┌─ DATASET

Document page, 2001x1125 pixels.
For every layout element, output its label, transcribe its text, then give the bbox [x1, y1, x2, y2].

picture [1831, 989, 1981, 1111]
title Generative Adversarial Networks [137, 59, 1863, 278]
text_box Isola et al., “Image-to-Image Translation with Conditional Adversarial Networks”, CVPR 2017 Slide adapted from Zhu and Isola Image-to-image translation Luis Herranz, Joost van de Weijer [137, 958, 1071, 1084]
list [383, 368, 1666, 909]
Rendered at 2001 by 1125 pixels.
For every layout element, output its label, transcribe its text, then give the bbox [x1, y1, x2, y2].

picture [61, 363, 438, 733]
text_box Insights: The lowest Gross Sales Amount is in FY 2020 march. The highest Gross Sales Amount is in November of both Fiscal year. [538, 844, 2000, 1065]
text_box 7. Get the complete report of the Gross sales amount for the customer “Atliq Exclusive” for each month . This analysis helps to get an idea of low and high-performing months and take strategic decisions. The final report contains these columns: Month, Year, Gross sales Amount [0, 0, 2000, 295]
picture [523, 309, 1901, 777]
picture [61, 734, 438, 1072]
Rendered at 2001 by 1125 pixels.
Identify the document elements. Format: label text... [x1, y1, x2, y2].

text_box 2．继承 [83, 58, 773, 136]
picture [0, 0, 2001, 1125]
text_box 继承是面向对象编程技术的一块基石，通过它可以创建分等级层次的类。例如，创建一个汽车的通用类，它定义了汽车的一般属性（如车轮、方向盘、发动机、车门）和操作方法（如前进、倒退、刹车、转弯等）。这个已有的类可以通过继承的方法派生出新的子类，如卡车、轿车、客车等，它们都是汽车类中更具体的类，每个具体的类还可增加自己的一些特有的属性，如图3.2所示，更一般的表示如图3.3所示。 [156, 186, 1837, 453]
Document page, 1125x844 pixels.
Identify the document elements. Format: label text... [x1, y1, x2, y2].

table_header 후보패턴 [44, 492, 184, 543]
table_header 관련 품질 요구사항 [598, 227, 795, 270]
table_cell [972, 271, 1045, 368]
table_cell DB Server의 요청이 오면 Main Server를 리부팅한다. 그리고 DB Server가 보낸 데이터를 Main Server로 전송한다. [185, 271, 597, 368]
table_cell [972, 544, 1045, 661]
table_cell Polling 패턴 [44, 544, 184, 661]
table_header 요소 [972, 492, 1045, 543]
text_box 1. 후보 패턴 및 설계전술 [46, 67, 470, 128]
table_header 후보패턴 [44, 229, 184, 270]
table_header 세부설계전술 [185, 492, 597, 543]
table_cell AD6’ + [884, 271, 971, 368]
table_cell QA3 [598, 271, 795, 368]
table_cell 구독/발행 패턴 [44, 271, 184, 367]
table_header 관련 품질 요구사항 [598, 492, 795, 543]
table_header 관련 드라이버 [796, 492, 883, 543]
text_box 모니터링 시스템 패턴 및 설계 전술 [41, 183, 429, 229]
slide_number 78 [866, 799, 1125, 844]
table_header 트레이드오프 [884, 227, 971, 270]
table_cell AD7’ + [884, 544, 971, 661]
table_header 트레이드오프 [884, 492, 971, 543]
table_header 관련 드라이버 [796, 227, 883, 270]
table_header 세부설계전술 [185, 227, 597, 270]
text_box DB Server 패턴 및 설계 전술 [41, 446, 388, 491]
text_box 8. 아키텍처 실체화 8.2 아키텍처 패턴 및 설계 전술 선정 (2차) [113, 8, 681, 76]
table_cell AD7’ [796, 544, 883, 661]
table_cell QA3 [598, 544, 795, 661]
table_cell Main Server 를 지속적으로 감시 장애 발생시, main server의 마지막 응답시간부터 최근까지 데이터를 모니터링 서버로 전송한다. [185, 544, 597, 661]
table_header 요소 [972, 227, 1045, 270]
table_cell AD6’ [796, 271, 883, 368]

└─

■ **ASSIGNMENT**: Output the entire listing precisely as it stands.

■ **FINISHED TASK**:
Document page, 2001x1125 pixels.
For every layout element, output its label, transcribe its text, then give the bbox [x1, y1, x2, y2].

picture [1831, 989, 1981, 1111]
title Generative Adversarial Networks [137, 59, 1863, 278]
text_box Isola et al., “Image-to-Image Translation with Conditional Adversarial Networks”, CVPR 2017 Slide adapted from Zhu and Isola Image-to-image translation Luis Herranz, Joost van de Weijer [137, 958, 1071, 1084]
list [383, 368, 1666, 909]
Rendered at 2001 by 1125 pixels.
For every layout element, output its label, transcribe its text, then give the bbox [x1, y1, x2, y2].

picture [61, 363, 438, 733]
text_box Insights: The lowest Gross Sales Amount is in FY 2020 march. The highest Gross Sales Amount is in November of both Fiscal year. [538, 844, 2000, 1065]
text_box 7. Get the complete report of the Gross sales amount for the customer “Atliq Exclusive” for each month . This analysis helps to get an idea of low and high-performing months and take strategic decisions. The final report contains these columns: Month, Year, Gross sales Amount [0, 0, 2000, 295]
picture [523, 309, 1901, 777]
picture [61, 734, 438, 1072]
Rendered at 2001 by 1125 pixels.
Identify the document elements. Format: label text... [x1, y1, x2, y2].

text_box 2．继承 [83, 58, 773, 136]
picture [0, 0, 2001, 1125]
text_box 继承是面向对象编程技术的一块基石，通过它可以创建分等级层次的类。例如，创建一个汽车的通用类，它定义了汽车的一般属性（如车轮、方向盘、发动机、车门）和操作方法（如前进、倒退、刹车、转弯等）。这个已有的类可以通过继承的方法派生出新的子类，如卡车、轿车、客车等，它们都是汽车类中更具体的类，每个具体的类还可增加自己的一些特有的属性，如图3.2所示，更一般的表示如图3.3所示。 [156, 186, 1837, 453]
Document page, 1125x844 pixels.
Identify the document elements. Format: label text... [x1, y1, x2, y2].

table_header 후보패턴 [44, 492, 184, 543]
table_header 관련 품질 요구사항 [598, 227, 795, 270]
table_cell [972, 271, 1045, 368]
table_cell DB Server의 요청이 오면 Main Server를 리부팅한다. 그리고 DB Server가 보낸 데이터를 Main Server로 전송한다. [185, 271, 597, 368]
table_cell [972, 544, 1045, 661]
table_cell Polling 패턴 [44, 544, 184, 661]
table_header 요소 [972, 492, 1045, 543]
text_box 1. 후보 패턴 및 설계전술 [46, 67, 470, 128]
table_header 후보패턴 [44, 229, 184, 270]
table_header 세부설계전술 [185, 492, 597, 543]
table_cell AD6’ + [884, 271, 971, 368]
table_cell QA3 [598, 271, 795, 368]
table_cell 구독/발행 패턴 [44, 271, 184, 367]
table_header 관련 품질 요구사항 [598, 492, 795, 543]
table_header 관련 드라이버 [796, 492, 883, 543]
text_box 모니터링 시스템 패턴 및 설계 전술 [41, 183, 429, 229]
slide_number 78 [866, 799, 1125, 844]
table_header 트레이드오프 [884, 227, 971, 270]
table_cell AD7’ + [884, 544, 971, 661]
table_header 트레이드오프 [884, 492, 971, 543]
table_header 관련 드라이버 [796, 227, 883, 270]
table_header 세부설계전술 [185, 227, 597, 270]
text_box DB Server 패턴 및 설계 전술 [41, 446, 388, 491]
text_box 8. 아키텍처 실체화 8.2 아키텍처 패턴 및 설계 전술 선정 (2차) [113, 8, 681, 76]
table_cell AD7’ [796, 544, 883, 661]
table_cell QA3 [598, 544, 795, 661]
table_cell Main Server 를 지속적으로 감시 장애 발생시, main server의 마지막 응답시간부터 최근까지 데이터를 모니터링 서버로 전송한다. [185, 544, 597, 661]
table_header 요소 [972, 227, 1045, 270]
table_cell AD6’ [796, 271, 883, 368]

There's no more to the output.